広辞苑によれば、「節分」とは、立春(りっしゅん)、立夏(りっか)、立秋(りっしゅう)、立冬(りっとう)の前日のことで、今日では、これらの中の立春の前日の節分のみが人口に膾炙されている。
旧暦ではこの立春の前後が年の始めであった。
暦を作る上では、冬至が最も重要な日である。冬至の日は太陽の動きを観察することで決められる。一年で棒の影が最も短くなるタイミングが冬至である。冬至から次の冬至までが一年となる。これを正確に決めるのが暦の最重要事である。
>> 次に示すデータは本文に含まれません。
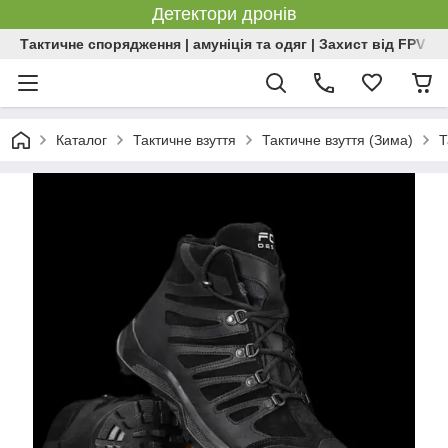
Детектори дронів
Тактичне спорядження | амуніція та одяг | Захист від FPV | 
Каталог
Тактичне взуття
Тактичне взуття (Зима)
Т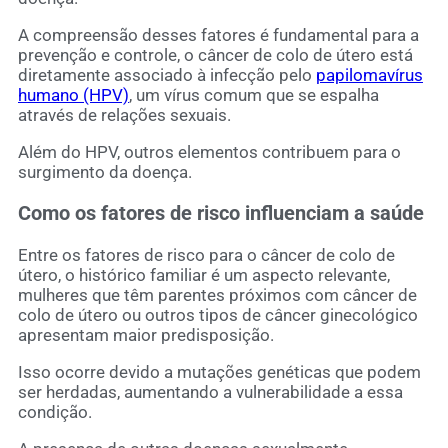
A compreensão desses fatores é fundamental para a
prevenção e controle, o câncer de colo de útero está
diretamente associado à infecção pelo
papilomavírus
humano (HPV)
, um vírus comum que se espalha
através de relações sexuais.
Além do HPV, outros elementos contribuem para o
surgimento da doença.
Como os fatores de risco influenciam a saúde
Entre os fatores de risco para o câncer de colo de
útero, o histórico familiar é um aspecto relevante,
mulheres que têm parentes próximos com câncer de
colo de útero ou outros tipos de câncer ginecológico
apresentam maior predisposição.
Isso ocorre devido a mutações genéticas que podem
ser herdadas, aumentando a vulnerabilidade a essa
condição.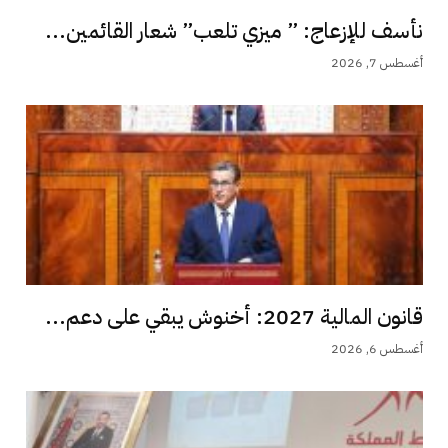
نأسف للإزعاج: ” ميزي تلعب” شعار القائمين...
أغسطس 7, 2026
قانون المالية 2027: أخنوش يبقي على دعم...
أغسطس 6, 2026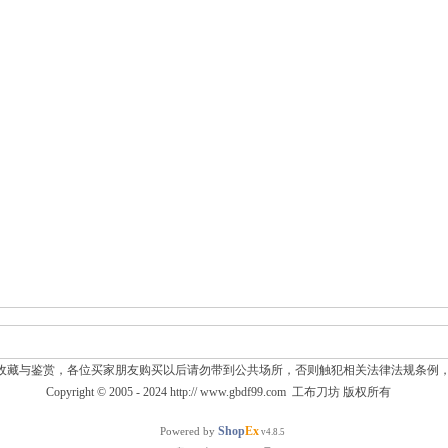
收藏与鉴赏，各位买家朋友购买以后请勿带到公共场所，否则触犯相关法律法规条例
Copyright © 2005 - 2024
http:// www.gbdf99.com
工布刀坊
版权所有
Shop
Ex
Powered by
v4.8.5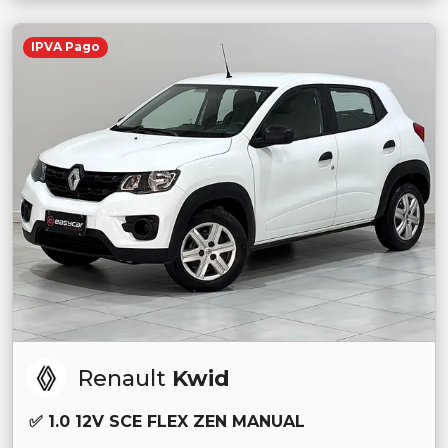
IPVA Pago
Renault
Kwid
✅ 1.0 12V SCE FLEX ZEN MANUAL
この一年にどのような月を配分するかは次の問題である。
たとえば、江戸時代の最後の暦である「天保暦」では
「歴日中、冬至を含むものを十一月、春分を含むものを二月、夏至を含むものを五月、秋分を含むものを八月とする。」(能田忠亮著「暦」(至文堂:昭和41年)。
だから正月元日は立春の前後になる。元日が立春の前になるのか、後になるのかは年による。
こんな和歌もある。「年の内に春は来にけりひととせを去年とやいはん今年とやいはん」(在原元方)。
こんな複雑な旧暦であるが、江戸時代の人は西洋の太陽暦を見て、「怪奇の甚だしいもの、蓋し蛮人の遺毒か」(渋川春海)と言ったとか。